Then, the scanning line 1410 of row i is selected.
[0067] Therefore, the pixels 1400 from the 1st to 160th column,
which are on the scanning line 1410 of row i, are switched between
the lit state and the unlit state according to the logic levels of
the data signals X1, X2, X3, . . . , and X160. The states of the
pixels 1400 are maintained even though the scanning signal Yi
changes and stays at the L level until the scanning signal Yi
changes and reaches the H level again by the next vertical
scanning.
[0068] Thus, the above-described operations are performed to output
the data signals corresponding to the pixels on row i. However,
such output operations are sequentially performed so as to
correspond to each of the 1st, 2nd, 3rd, . . . , and 120th scanning
lines 1410. As a result, the states of the entire pixels are
determined to display an image.
[0069] <Power Supply circuit>
[0070] Details of the power supply circuit 130 are described below.
FIG. 8 is a schematic illustrating a configuration of the power
supply circuit 130. As shown in FIG. 8, the power supply circuit
130 has a power controller 132 to calculate the total number of
pixels stipulated to be lit by using the ON/OFF data RD, which is
read from the display memory 110, and to generate clock signals
CK1, CK2, CK3, and CK4 according to the calculation result.
Further, the power supply circuit 130 has a plurality of
charge-pump circuits 134 to generate a power supply voltage Vdd at
an output impedance according to the clock signals and to supply
the power supply voltage Vdd to the display panel 140. The power
controller 132 includes an on-data counter 1322, a register (Reg)
1324, row registers 1326, a row-register selector 1328, an adder
1332, a clock-signal oscillator (CKOSC) 1334, and a clock-control
circuit 1336.
[0071] The on-data counter 1322 outputs a count value Nd obtained
by incrementing the ON/OFF data RD when the ON/OFF data RD is at
the H level at the instant when the clock signal XcCK rises, and
resets the count value Nd when the latch pulse LP rises.
[0072] Just before the latch pulse LP rises, the register 1324
latches the count value Nd and outputs it as a count value Ld.
[0073] One hundred and twenty row registers 1326 are provided. Each
of the registers 1326 is provided for a corresponding row of the
array of pixels. The row register 1326 corresponding to row i
latches the count value Ld when a selection signal Si is at an
active level.
[0074] The row-register selector 1328 outputs selection signals S1
to S120 to select one row register 1326 to make it re-latch the
count value Ld, which is latched by the register 1324. More
specifically, the row-register selector 1328 increments the rise of
the latch pulse LP, selects one signal corresponding to the count
value from the selection signals S1 to S120, and outputs the signal
as an active level. Further, the row-register selector 1328 resets
the count value when the above-described start pulse DY rises.
[0075] The adder 1332 adds all count values Ld together, which are
latched by the 120 row registers 1326. Then, the adder 1332 outputs
data SMd representing the addition result.

### [Written problem A]
Revise the power supply circuit text starting with "[0074] The row-register" and going on through "pulse DY rises.", replacing "row-register selector" with "row-selection circuit" throughout.

### [Data for the task]
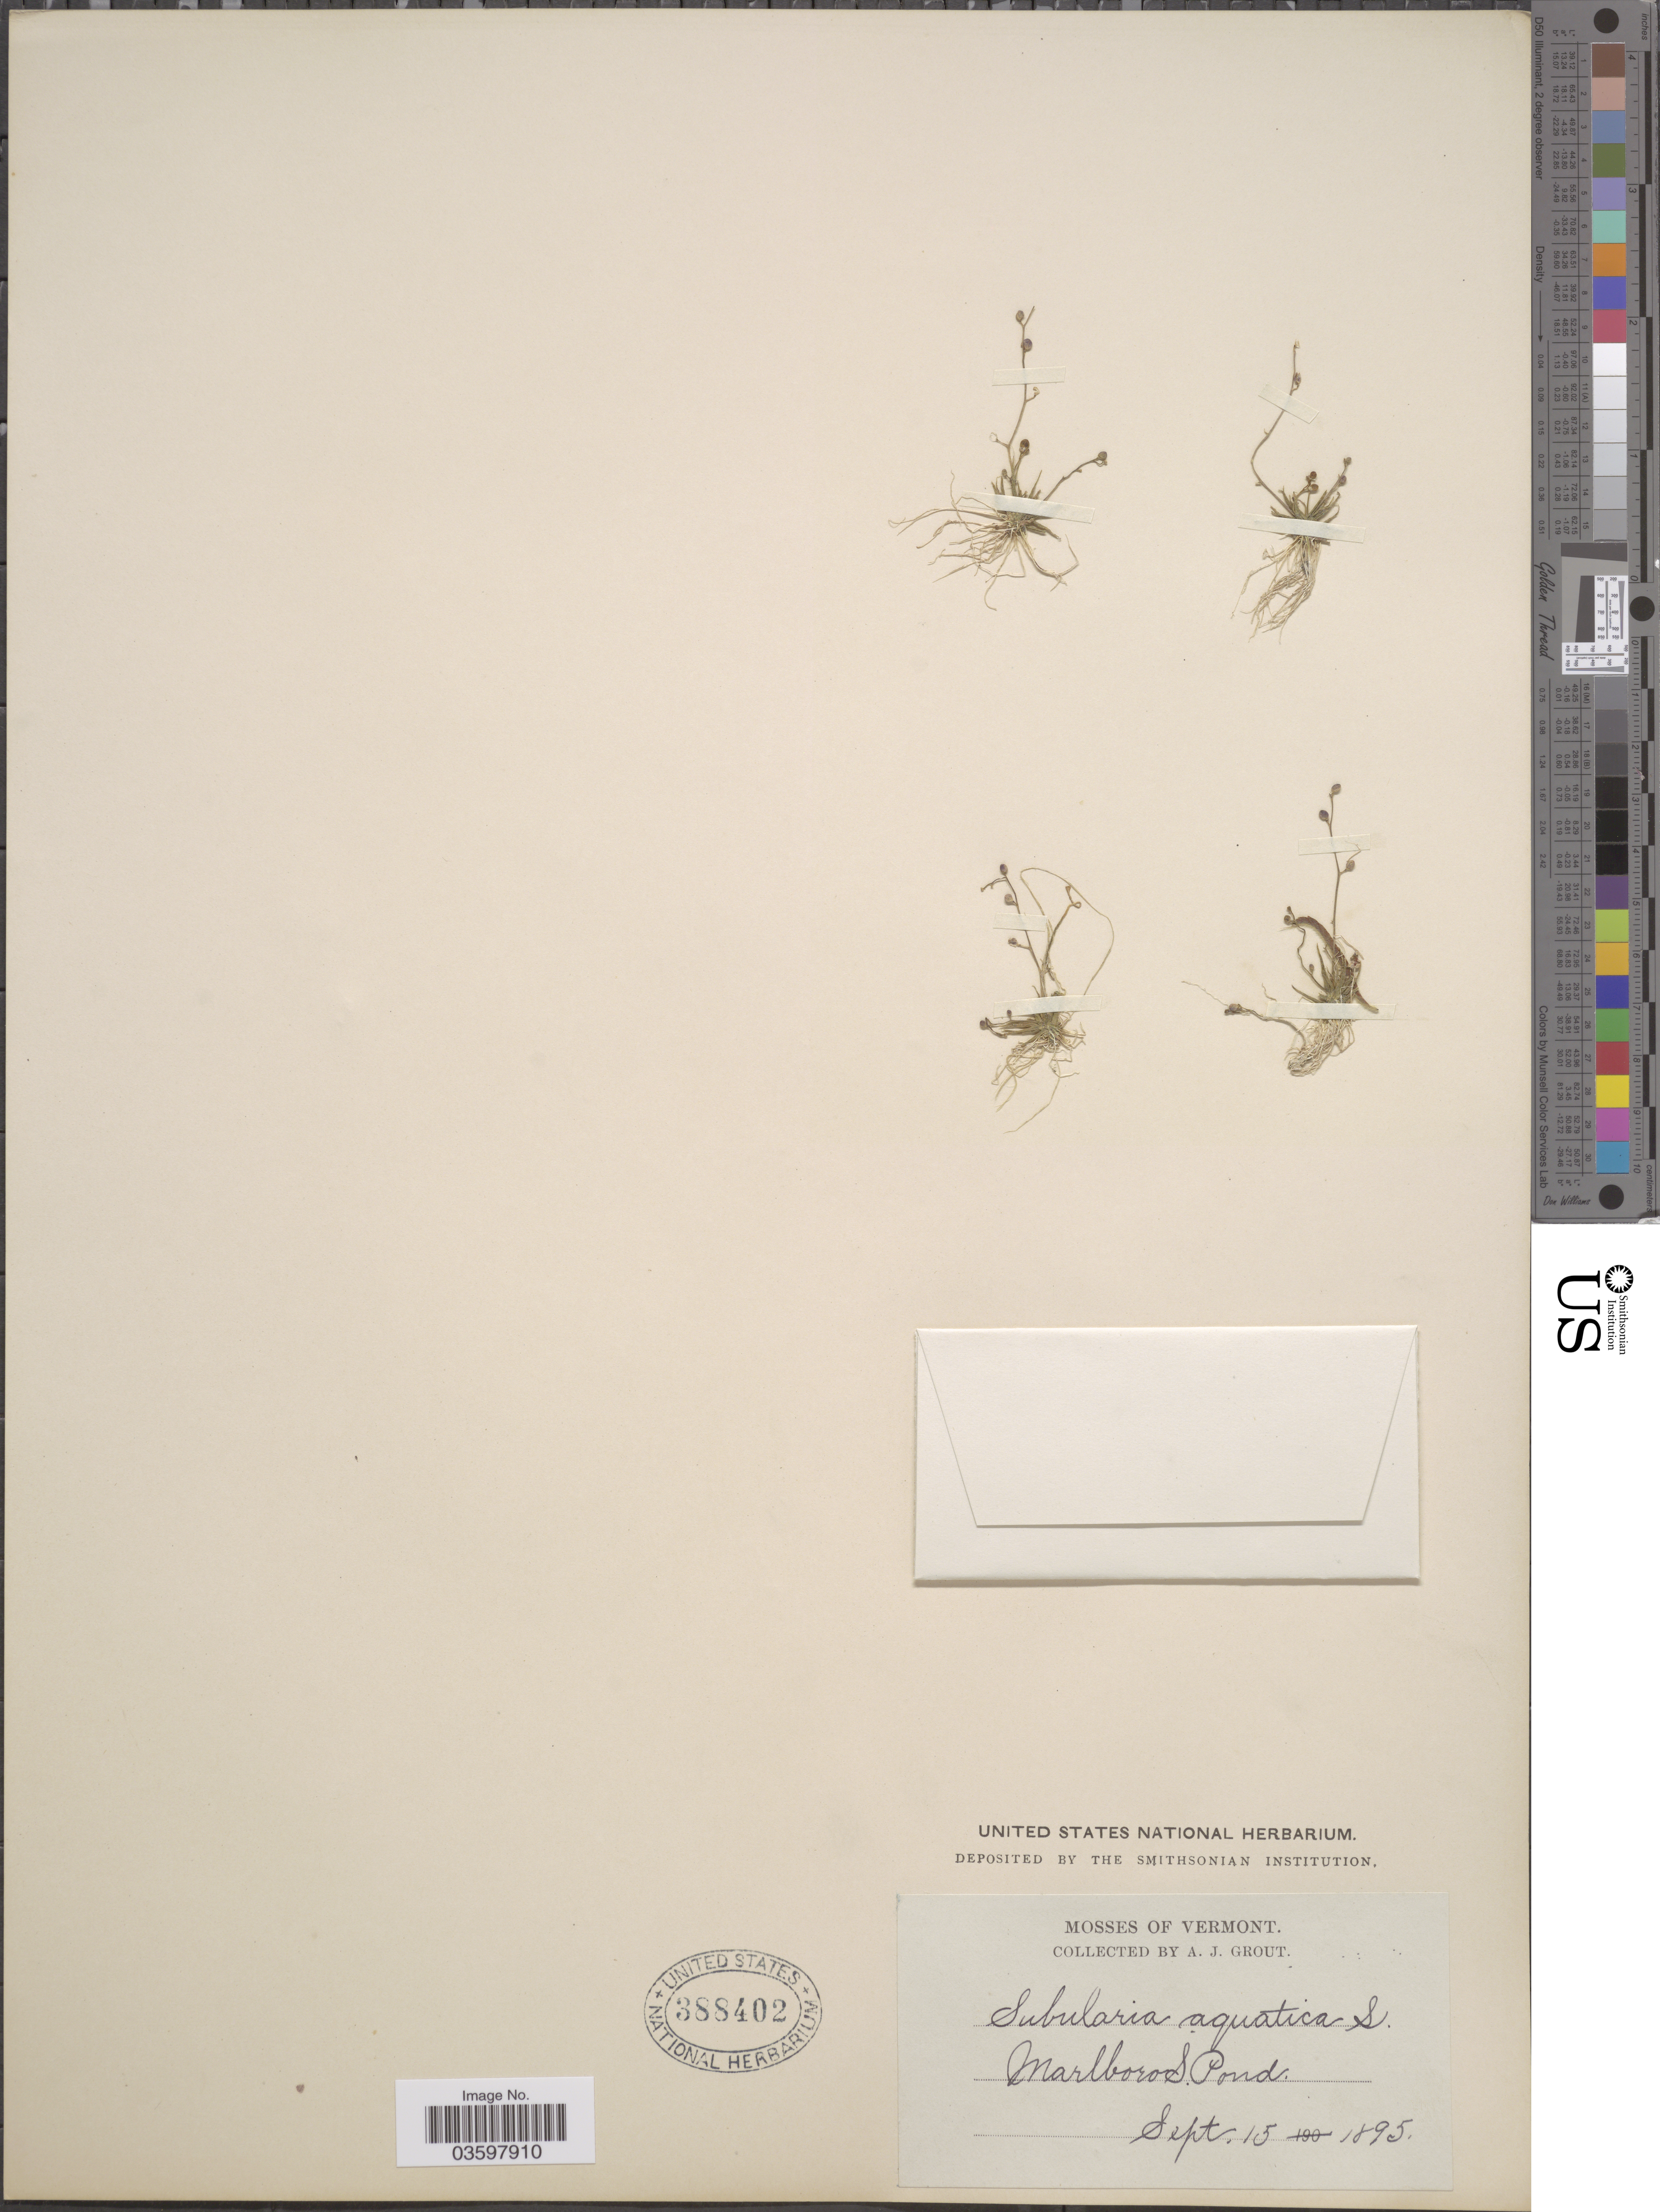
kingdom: Plantae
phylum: Tracheophyta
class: Magnoliopsida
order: Brassicales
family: Brassicaceae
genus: Subularia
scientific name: Subularia aquatica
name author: L.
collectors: A. J. Grout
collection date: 1895-09-15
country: United States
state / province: Vermont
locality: Marlboro S. Pond.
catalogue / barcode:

### [Written problem B]
Recast the lines of the plant sheet records above as a numbered list, omitting blank lines and leaving out the pictures.

### [Written solution A]
[0074] The row-selection circuit 1328 outputs selection signals S1
to S120 to select one row register 1326 to make it re-latch the
count value Ld, which is latched by the register 1324. More
specifically, the row-selection circuit 1328 increments the rise of
the latch pulse LP, selects one signal corresponding to the count
value from the selection signals S1 to S120, and outputs the signal
as an active level. Further, the row-selection circuit 1328 resets
the count value when the above-described start pulse DY rises.

### [Written solution B]
1. kingdom: Plantae
2. phylum: Tracheophyta
3. class: Magnoliopsida
4. order: Brassicales
5. family: Brassicaceae
6. genus: Subularia
7. scientific name: Subularia aquatica
8. name author: L.
9. collectors: A. J. Grout
10. collection date: 1895-09-15
11. country: United States
12. state / province: Vermont
13. locality: Marlboro S. Pond.
14. catalogue / barcode:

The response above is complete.